→ **GOAL OF THE EXERCISE**: Where in the data below does the word "output" appear? Copy each line that holds it.

** Opening EXERCISE INPUT block **

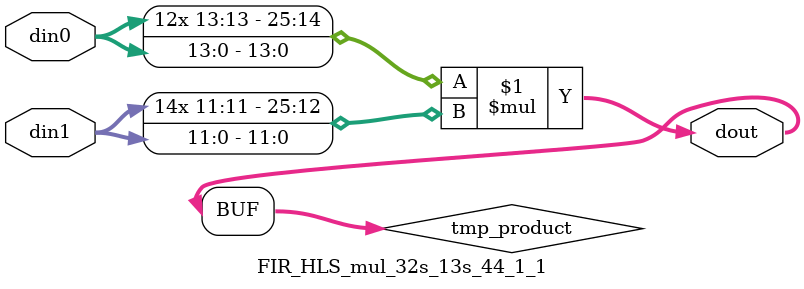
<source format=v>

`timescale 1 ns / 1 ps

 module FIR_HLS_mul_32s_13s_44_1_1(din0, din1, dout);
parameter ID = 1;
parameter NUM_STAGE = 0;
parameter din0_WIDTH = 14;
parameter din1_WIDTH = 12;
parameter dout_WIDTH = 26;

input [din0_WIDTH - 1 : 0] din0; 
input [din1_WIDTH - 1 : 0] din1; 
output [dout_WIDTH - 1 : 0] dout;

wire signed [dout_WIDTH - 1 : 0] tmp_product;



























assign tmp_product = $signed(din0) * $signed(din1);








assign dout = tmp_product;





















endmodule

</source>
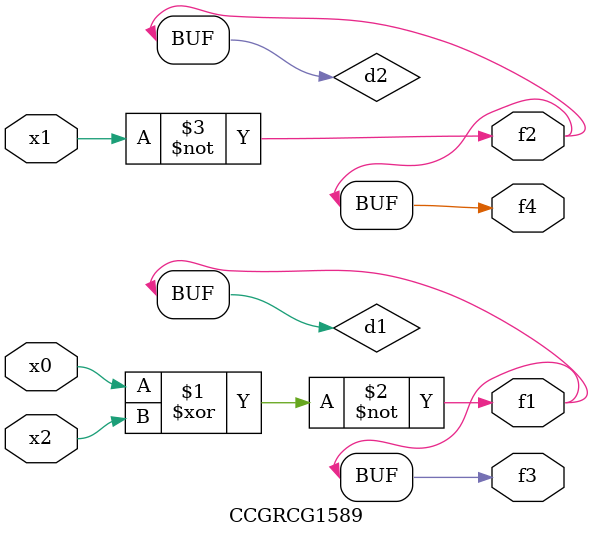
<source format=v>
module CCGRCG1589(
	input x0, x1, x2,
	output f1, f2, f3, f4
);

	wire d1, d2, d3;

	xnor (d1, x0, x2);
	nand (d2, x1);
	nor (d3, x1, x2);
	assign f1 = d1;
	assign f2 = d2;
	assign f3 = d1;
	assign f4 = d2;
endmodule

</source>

** Closing EXERCISE INPUT block **

→ **ANSWER BOX**:
output [dout_WIDTH - 1 : 0] dout;
	output f1, f2, f3, f4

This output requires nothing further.